-- PAGE EXTRACT --
————————

The other sheer irony of Aiko’s ‘free ISK’ comment is that if mining provides ‘free ISK’ then so does robbing miners.
It seems to matter an awful lot to Gix. Can’t think why…as the assertion that someone is not new is actually quite complimentary if you think about it.
You seem to be dancing around the issue by making it seem like getting killed is what Gix wants, so you’re “winning” by not giving it to him. That’s a very carebear thing to do, since it excuses you from taking initiative regardless of your decisions and circumstances. It’s like saying you “didn’t need that ship anyway” when someone blows you up.
Like I said, the opportunity to shut someone up by embarrassing them doesn’t present itself often, since most people use alts to shitpost on the forums. I’m sure many players here would help you if you organize some kind of effort.
I would welcome the opportunity
I doubt they’d come and find me tho. That’d take actually playing the game.
If you’re not occasionally losing ships (and getting podded too) then you’re doing something wrong in the game. Maybe just playing it too safe.
This game is a GREAT analogy to life: Risk/reward balancing.

————————

-- WORK TASK 1 --
Say whether each statement agrees with the forum thread, answering yes or no and quoting the words from the thread that decide it. (a) One post calls the game a great analogy to life. (b) One post says that never losing ships means you are playing well. (c) One post says the chance to embarrass someone into silence comes up often.
The records that follow have no connection to the forum thread above.

————————

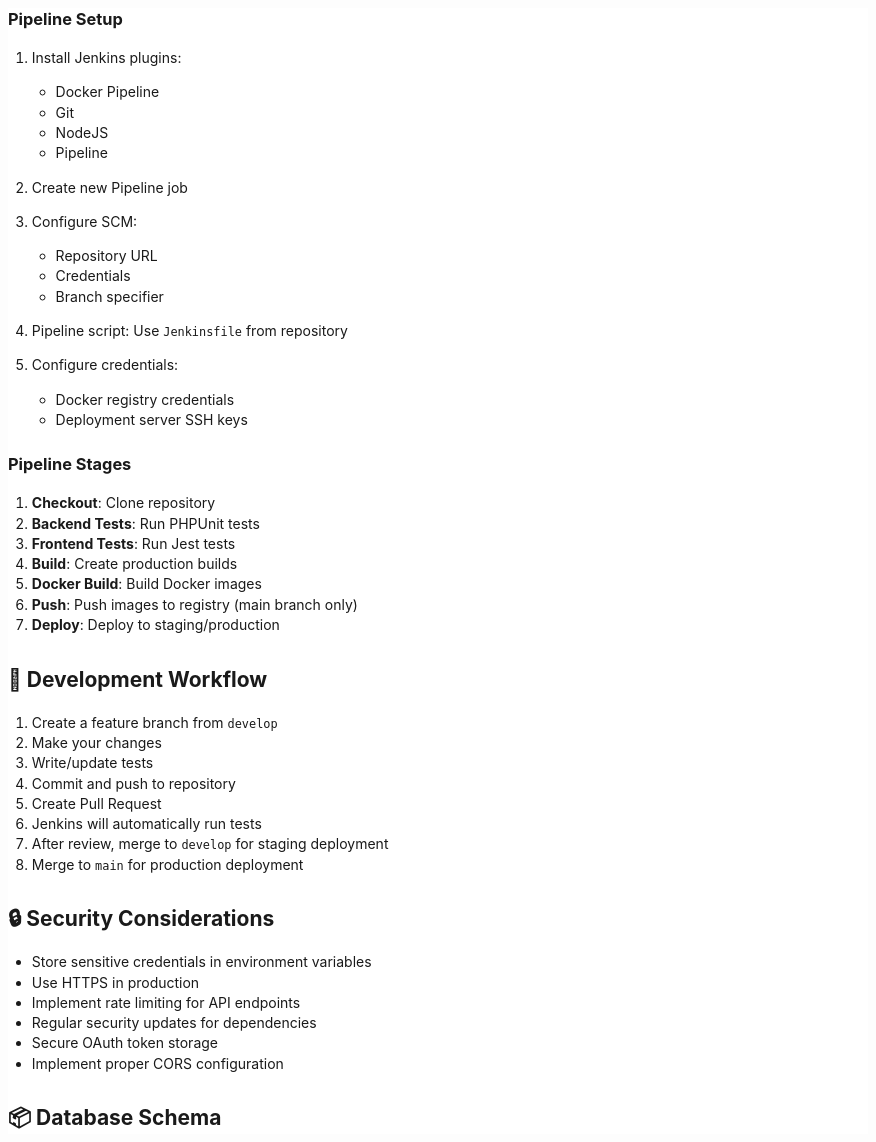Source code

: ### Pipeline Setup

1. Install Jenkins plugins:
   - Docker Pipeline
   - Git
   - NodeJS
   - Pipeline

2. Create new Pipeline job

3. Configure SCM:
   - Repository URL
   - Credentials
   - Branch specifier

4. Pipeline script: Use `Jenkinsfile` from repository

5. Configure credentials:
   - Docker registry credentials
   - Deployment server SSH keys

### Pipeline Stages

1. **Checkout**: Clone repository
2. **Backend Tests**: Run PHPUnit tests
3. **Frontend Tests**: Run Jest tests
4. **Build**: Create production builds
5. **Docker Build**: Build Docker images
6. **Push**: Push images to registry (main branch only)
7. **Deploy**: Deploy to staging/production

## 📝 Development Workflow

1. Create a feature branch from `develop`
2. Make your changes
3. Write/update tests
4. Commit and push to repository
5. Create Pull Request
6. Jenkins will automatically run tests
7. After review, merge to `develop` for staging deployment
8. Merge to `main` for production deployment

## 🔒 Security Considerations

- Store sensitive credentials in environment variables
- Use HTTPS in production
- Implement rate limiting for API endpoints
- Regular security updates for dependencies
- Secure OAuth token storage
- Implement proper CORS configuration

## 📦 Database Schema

————————

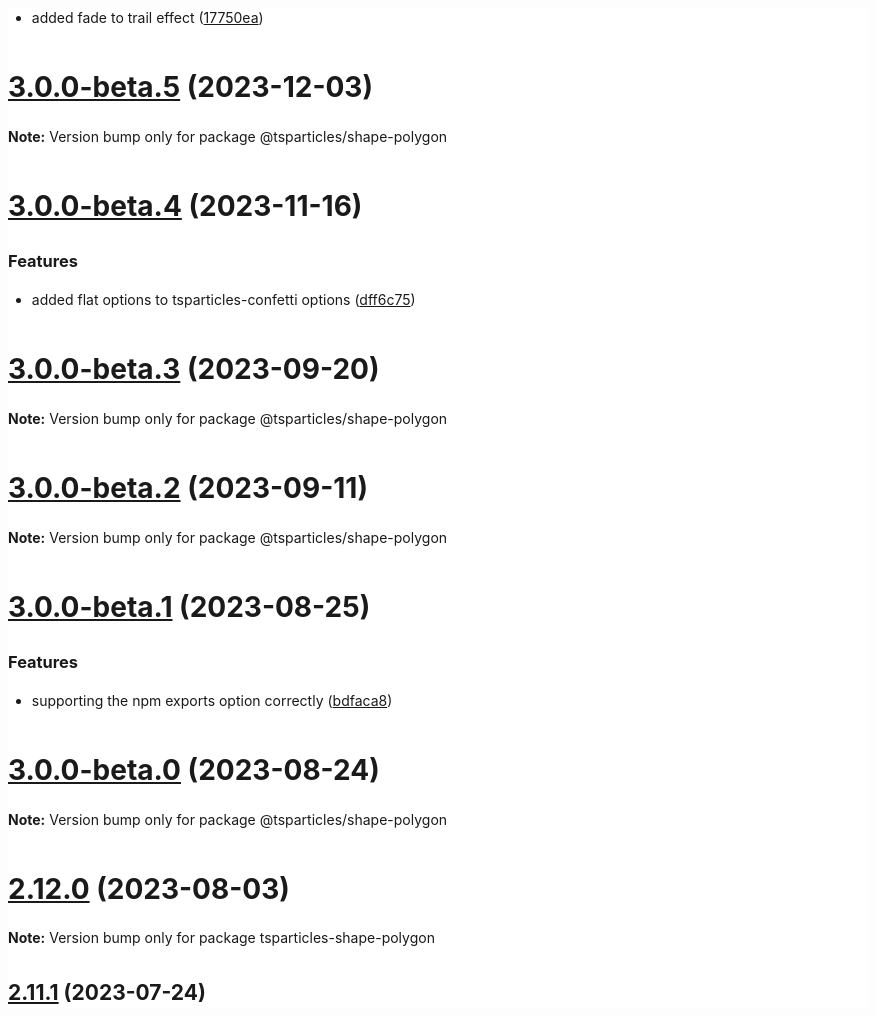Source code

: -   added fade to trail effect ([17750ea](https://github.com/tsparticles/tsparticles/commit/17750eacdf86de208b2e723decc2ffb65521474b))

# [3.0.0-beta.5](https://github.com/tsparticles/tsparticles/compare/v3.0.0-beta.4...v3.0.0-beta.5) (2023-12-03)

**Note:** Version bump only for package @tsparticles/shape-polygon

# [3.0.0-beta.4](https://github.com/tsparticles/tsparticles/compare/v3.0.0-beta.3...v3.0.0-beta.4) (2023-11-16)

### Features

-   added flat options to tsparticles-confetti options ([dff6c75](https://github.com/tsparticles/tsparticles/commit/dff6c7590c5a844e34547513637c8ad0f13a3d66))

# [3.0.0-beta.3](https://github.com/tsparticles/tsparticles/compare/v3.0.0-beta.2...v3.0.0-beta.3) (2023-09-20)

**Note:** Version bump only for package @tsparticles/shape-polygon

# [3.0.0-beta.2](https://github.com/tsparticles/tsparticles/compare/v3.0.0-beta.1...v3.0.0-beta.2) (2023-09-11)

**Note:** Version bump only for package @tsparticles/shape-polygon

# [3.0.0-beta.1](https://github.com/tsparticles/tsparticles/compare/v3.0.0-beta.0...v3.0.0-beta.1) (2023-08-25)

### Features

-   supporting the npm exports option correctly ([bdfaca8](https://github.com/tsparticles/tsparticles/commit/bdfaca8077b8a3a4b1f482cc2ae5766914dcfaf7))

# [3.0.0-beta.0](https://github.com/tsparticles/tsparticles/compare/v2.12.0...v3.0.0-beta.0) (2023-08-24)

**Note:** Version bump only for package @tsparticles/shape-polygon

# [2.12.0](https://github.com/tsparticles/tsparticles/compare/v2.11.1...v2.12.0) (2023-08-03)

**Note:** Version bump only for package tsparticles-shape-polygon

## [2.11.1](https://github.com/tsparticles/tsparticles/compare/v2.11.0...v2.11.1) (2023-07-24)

————————

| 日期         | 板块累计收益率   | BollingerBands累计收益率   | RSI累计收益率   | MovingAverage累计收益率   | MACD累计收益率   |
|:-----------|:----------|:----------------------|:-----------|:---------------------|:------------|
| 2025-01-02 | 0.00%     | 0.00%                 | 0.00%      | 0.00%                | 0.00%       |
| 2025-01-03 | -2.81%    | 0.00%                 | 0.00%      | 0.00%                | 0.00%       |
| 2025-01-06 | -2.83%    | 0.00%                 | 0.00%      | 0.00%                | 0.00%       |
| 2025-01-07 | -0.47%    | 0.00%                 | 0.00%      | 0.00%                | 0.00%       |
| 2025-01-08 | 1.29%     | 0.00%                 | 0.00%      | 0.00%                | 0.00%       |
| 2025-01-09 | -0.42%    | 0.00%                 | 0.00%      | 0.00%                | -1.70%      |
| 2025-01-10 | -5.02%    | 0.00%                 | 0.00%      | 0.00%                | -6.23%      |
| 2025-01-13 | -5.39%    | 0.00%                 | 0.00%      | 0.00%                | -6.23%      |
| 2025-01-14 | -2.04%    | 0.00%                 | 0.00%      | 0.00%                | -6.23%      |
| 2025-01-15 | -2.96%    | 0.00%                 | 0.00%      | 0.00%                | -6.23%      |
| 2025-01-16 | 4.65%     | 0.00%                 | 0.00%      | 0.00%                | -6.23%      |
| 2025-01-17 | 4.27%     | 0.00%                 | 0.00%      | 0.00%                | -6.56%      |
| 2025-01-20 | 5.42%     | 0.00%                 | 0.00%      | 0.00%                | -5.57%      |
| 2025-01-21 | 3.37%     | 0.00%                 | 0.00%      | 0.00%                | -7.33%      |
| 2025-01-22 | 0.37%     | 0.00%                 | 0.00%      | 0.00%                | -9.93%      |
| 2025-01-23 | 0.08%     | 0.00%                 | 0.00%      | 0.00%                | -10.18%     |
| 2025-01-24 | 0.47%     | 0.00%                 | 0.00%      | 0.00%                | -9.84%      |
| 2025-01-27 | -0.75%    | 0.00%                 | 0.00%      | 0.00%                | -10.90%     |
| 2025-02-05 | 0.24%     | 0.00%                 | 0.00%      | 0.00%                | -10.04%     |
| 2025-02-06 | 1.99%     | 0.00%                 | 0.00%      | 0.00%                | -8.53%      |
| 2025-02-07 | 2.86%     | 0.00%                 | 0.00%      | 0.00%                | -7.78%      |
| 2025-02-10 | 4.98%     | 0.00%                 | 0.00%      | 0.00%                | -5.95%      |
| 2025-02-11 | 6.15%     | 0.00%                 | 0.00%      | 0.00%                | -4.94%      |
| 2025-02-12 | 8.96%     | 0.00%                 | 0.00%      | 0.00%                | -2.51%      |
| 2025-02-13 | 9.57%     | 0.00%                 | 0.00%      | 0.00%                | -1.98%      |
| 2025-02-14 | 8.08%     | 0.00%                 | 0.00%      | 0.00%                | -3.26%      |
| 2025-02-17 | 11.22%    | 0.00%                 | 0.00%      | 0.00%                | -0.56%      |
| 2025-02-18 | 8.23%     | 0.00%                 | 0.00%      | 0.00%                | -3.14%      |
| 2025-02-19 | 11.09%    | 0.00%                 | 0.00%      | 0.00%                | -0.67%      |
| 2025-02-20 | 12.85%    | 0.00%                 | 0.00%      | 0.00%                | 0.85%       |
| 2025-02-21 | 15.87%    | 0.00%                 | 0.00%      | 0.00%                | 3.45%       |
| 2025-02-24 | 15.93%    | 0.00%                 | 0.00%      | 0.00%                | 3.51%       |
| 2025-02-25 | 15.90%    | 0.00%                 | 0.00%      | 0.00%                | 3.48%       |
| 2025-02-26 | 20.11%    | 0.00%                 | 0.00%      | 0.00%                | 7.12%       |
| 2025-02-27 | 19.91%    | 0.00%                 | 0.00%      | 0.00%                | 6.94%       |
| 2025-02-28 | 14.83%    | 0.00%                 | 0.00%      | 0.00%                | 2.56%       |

————————

-- WORK TASK 2 --
Gather every line of the records that contains the string "production". Case counts.

-- YOUR SOLUTION 1 --
(a) Yes: "This game is a GREAT analogy to life: Risk/reward balancing."
(b) No: "If you’re not occasionally losing ships (and getting podded too) then you’re doing something wrong in the game."
(c) No: "the opportunity to shut someone up by embarrassing them doesn’t present itself often"

-- YOUR SOLUTION 2 --
4. **Build**: Create production builds
7. **Deploy**: Deploy to staging/production
8. Merge to `main` for production deployment
- Use HTTPS in production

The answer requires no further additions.